**Task prompt**
Copy the records below exactly.

**Input for this task**
######
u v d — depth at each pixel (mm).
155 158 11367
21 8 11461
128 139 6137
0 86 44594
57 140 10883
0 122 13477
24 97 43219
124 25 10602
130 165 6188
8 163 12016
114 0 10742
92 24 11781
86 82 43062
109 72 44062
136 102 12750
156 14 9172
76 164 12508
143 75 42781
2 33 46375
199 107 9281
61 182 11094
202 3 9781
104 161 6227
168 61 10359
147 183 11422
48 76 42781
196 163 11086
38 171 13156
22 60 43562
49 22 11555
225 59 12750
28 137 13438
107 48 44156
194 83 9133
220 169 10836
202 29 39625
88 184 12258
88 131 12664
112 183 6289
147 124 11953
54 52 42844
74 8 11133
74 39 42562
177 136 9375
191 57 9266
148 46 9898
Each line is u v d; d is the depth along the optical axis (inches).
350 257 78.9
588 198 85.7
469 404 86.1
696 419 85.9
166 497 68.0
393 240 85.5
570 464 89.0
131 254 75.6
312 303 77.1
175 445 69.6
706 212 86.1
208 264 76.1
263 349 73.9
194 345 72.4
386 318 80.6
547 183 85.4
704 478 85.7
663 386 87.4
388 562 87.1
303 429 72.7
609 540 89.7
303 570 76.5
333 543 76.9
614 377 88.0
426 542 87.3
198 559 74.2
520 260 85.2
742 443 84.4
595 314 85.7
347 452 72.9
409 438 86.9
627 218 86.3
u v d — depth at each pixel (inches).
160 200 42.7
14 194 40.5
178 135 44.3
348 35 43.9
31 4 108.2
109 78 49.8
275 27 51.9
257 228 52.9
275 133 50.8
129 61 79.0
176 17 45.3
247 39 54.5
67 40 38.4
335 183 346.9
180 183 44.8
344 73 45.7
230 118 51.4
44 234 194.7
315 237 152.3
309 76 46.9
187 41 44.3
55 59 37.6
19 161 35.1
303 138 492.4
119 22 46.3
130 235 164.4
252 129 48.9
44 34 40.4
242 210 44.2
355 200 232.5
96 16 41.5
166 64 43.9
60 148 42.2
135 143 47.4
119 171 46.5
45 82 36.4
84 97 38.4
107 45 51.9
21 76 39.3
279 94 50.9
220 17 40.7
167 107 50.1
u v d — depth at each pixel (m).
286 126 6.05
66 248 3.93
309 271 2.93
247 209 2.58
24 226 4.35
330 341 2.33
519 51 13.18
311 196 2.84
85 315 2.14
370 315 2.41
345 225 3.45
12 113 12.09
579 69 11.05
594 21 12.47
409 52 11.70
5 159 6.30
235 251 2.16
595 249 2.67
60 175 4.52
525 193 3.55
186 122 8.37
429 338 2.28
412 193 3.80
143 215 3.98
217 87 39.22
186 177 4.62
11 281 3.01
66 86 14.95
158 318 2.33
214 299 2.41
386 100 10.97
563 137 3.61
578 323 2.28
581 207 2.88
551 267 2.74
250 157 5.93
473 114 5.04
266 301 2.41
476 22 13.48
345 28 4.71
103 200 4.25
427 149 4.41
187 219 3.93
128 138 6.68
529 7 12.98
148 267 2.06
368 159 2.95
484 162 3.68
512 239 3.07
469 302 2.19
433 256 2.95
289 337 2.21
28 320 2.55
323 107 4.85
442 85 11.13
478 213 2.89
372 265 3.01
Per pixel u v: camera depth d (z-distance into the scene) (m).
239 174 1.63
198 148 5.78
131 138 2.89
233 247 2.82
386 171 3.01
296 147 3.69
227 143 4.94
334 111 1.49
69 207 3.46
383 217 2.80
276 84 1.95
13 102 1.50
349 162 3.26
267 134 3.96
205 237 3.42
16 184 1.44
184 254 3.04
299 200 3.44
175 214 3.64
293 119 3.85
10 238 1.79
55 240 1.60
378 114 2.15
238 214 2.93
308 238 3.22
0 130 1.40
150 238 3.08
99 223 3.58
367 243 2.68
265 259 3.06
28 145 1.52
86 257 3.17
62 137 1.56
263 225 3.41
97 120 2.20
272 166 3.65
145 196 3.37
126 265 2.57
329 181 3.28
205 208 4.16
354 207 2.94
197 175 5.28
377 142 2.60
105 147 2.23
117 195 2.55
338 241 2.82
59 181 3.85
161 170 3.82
######
**Answer for this exercise**
u v d — depth at each pixel (mm).
155 158 11367
21 8 11461
128 139 6137
0 86 44594
57 140 10883
0 122 13477
24 97 43219
124 25 10602
130 165 6188
8 163 12016
114 0 10742
92 24 11781
86 82 43062
109 72 44062
136 102 12750
156 14 9172
76 164 12508
143 75 42781
2 33 46375
199 107 9281
61 182 11094
202 3 9781
104 161 6227
168 61 10359
147 183 11422
48 76 42781
196 163 11086
38 171 13156
22 60 43562
49 22 11555
225 59 12750
28 137 13438
107 48 44156
194 83 9133
220 169 10836
202 29 39625
88 184 12258
88 131 12664
112 183 6289
147 124 11953
54 52 42844
74 8 11133
74 39 42562
177 136 9375
191 57 9266
148 46 9898
Each line is u v d; d is the depth along the optical axis (inches).
350 257 78.9
588 198 85.7
469 404 86.1
696 419 85.9
166 497 68.0
393 240 85.5
570 464 89.0
131 254 75.6
312 303 77.1
175 445 69.6
706 212 86.1
208 264 76.1
263 349 73.9
194 345 72.4
386 318 80.6
547 183 85.4
704 478 85.7
663 386 87.4
388 562 87.1
303 429 72.7
609 540 89.7
303 570 76.5
333 543 76.9
614 377 88.0
426 542 87.3
198 559 74.2
520 260 85.2
742 443 84.4
595 314 85.7
347 452 72.9
409 438 86.9
627 218 86.3
u v d — depth at each pixel (inches).
160 200 42.7
14 194 40.5
178 135 44.3
348 35 43.9
31 4 108.2
109 78 49.8
275 27 51.9
257 228 52.9
275 133 50.8
129 61 79.0
176 17 45.3
247 39 54.5
67 40 38.4
335 183 346.9
180 183 44.8
344 73 45.7
230 118 51.4
44 234 194.7
315 237 152.3
309 76 46.9
187 41 44.3
55 59 37.6
19 161 35.1
303 138 492.4
119 22 46.3
130 235 164.4
252 129 48.9
44 34 40.4
242 210 44.2
355 200 232.5
96 16 41.5
166 64 43.9
60 148 42.2
135 143 47.4
119 171 46.5
45 82 36.4
84 97 38.4
107 45 51.9
21 76 39.3
279 94 50.9
220 17 40.7
167 107 50.1
u v d — depth at each pixel (m).
286 126 6.05
66 248 3.93
309 271 2.93
247 209 2.58
24 226 4.35
330 341 2.33
519 51 13.18
311 196 2.84
85 315 2.14
370 315 2.41
345 225 3.45
12 113 12.09
579 69 11.05
594 21 12.47
409 52 11.70
5 159 6.30
235 251 2.16
595 249 2.67
60 175 4.52
525 193 3.55
186 122 8.37
429 338 2.28
412 193 3.80
143 215 3.98
217 87 39.22
186 177 4.62
11 281 3.01
66 86 14.95
158 318 2.33
214 299 2.41
386 100 10.97
563 137 3.61
578 323 2.28
581 207 2.88
551 267 2.74
250 157 5.93
473 114 5.04
266 301 2.41
476 22 13.48
345 28 4.71
103 200 4.25
427 149 4.41
187 219 3.93
128 138 6.68
529 7 12.98
148 267 2.06
368 159 2.95
484 162 3.68
512 239 3.07
469 302 2.19
433 256 2.95
289 337 2.21
28 320 2.55
323 107 4.85
442 85 11.13
478 213 2.89
372 265 3.01
Per pixel u v: camera depth d (z-distance into the scene) (m).
239 174 1.63
198 148 5.78
131 138 2.89
233 247 2.82
386 171 3.01
296 147 3.69
227 143 4.94
334 111 1.49
69 207 3.46
383 217 2.80
276 84 1.95
13 102 1.50
349 162 3.26
267 134 3.96
205 237 3.42
16 184 1.44
184 254 3.04
299 200 3.44
175 214 3.64
293 119 3.85
10 238 1.79
55 240 1.60
378 114 2.15
238 214 2.93
308 238 3.22
0 130 1.40
150 238 3.08
99 223 3.58
367 243 2.68
265 259 3.06
28 145 1.52
86 257 3.17
62 137 1.56
263 225 3.41
97 120 2.20
272 166 3.65
145 196 3.37
126 265 2.57
329 181 3.28
205 208 4.16
354 207 2.94
197 175 5.28
377 142 2.60
105 147 2.23
117 195 2.55
338 241 2.82
59 181 3.85
161 170 3.82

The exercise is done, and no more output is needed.